[PASSAGE]

###

Relay
Introduction
Relay serves as a counterpart to replication procedure.
When replication
, which specifies replication sources(-s),
is set in the box configuration we connect to the remote peer(-s),
from which we will fetch database updates, to keep all nodes
up to date. These remote peers run the relay service in order
to send all local changes to other nodes.
Relay start up
Applier fiber is started for every URI in replication
parameter.
It creates the connection to this URI, performs joining procedure if
needed and subscribes for the changes on remote node. With
applier_join()
function IPROTO_JOIN
code is sent. It initializes
JOIN procedure on the remote node. The full description about message
exchange, details on working of the applier_f
and the overview of the
JOIN procedure from applier’s point of view can be found in
Replication internal documents.
In order to see how relay is initialized we should consider how
IPROTO_JOIN
is processed on the node, to which it was sent by
the applier:
/* box/iproto.cc */
static void
tx_process_replication(struct cmsg *m)
{
...
switch (msg->header.type) {
case IPROTO_JOIN:
box_process_join(&io, &msg->header);
break;
box_process_join()
is invoked on receiving of the join code. Firstly,
we initialize joining procedure:
/* box/box.cc */
void
box_process_join(struct ev_io io, struct xrow_header *header)
{
...
xrow_decode_join_xc(header, &instance_uuid, &replica_version_id);
/* Check that bootstrap has been finished */
if (!is_box_configured)

###

[DATA SHOWN]
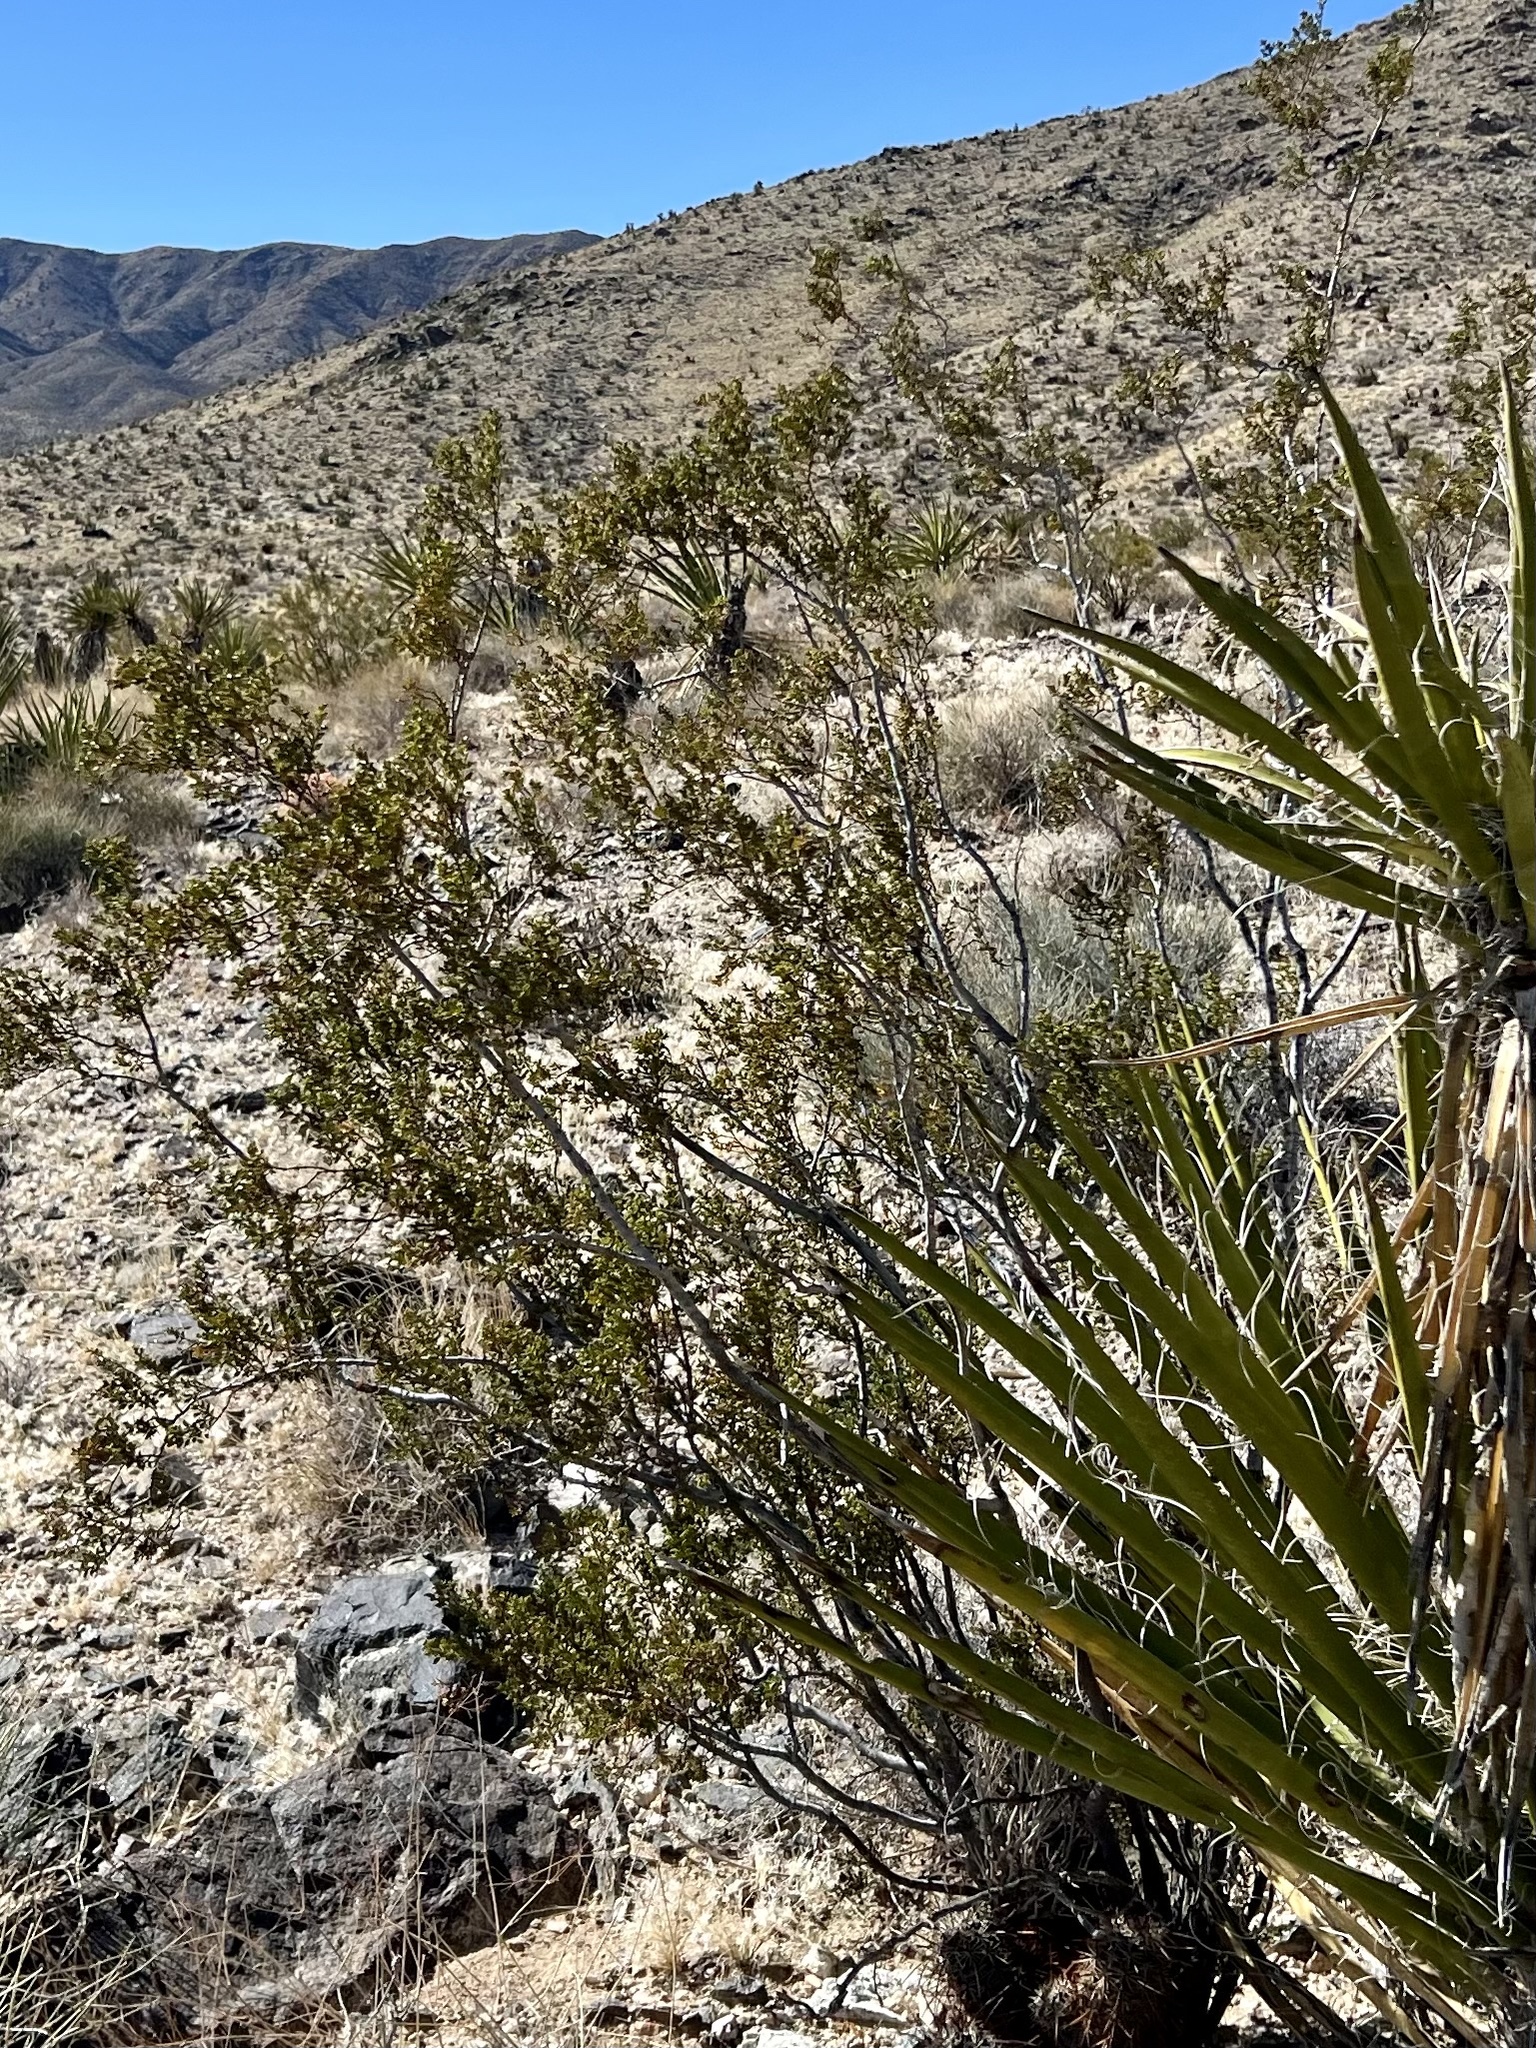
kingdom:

###

[PARTS OF THE EXERCISE]
(1) For each statement, decide whether it agrees with the relay passage. Answer yes or no and quote the words that decide it. (a) An applier fiber is started for every URI in the replication parameter. (b) The applier_join() function sends the IPROTO_SUBSCRIBE code. (c) Remote peers run the relay service to send all local changes to other nodes.
(2) Carry on the relay passage from its final line.

[ANSWERS TO THE TASKS]
(1)
(a) Yes: "Applier fiber is started for every URI in replication parameter."
(b) No: "With applier_join() function IPROTO_JOIN code is sent."
(c) Yes: "These remote peers run the relay service in order to send all local changes to other nodes."

(2)
tnt_raise(ClientError, ER_LOADING);
...
/* Check permissions */
access_check_universe_xc(PRIV_R);
...
/* Add to _cluster space */
struct replica *replica = replica_by_uuid(&instance_uuid);
if (replica == NULL || replica->id == REPLICA_ID_NIL) {
box_check_writable_xc();
struct space *space = space_cache_find_xc(BOX_CLUSTER_ID);
access_check_space_xc(space, PRIV_W);
}
/* Forbid replication with disabled WAL */
if (wal_mode() == WAL_NONE) {
tnt_raise(ClientError, ER_UNSUPPORTED, ...)
}
/* Register the replica as a WAL consumer so that */
struct gc_consumer *gc = gc_consumer_register(&replicaset.vclock,
"replica %s", tt_uuid_str(&instance_uuid));
auto gc_guard = make_scoped_guard([&] { gc_consumer_unregister(gc); });
We make sure that replica has enough permissons, our node is ready for join (it’s WAL is enabled, configuration has finished) and register the consumer, the purpose of which is to be sure that WAL file is not rotated while there are some records which are not yet sent to that replica. This way final stage of join can resume where initial one ends.
Then we create the relay instance for the initial JOIN itself:
/* box/box.cc */
void
box_process_join(struct ev_io *io, struct xrow_header *header)
{
...
struct vclock start_vclock;
relay_initial_join(io->fd, header->sync, &start_vclock);
/* relay_initial_join() code */
struct relay *relay = relay_new(NULL);
relay_start(relay, io, sync, relay_send_initial_join_row,
relay_yield, UINT64_MAX);
...
/* Freeze a read view in engines. */
struct engine_join_ctx ctx;
engine_prepare_join_xc(&ctx);
...
wal_sync(vclock)
...
txn_limbo_wait_confirm(&txn_limbo)
...
txn_limbo_checkpoint(&txn_limbo, &req);
box_raft_checkpoint_local(&raft_req);
...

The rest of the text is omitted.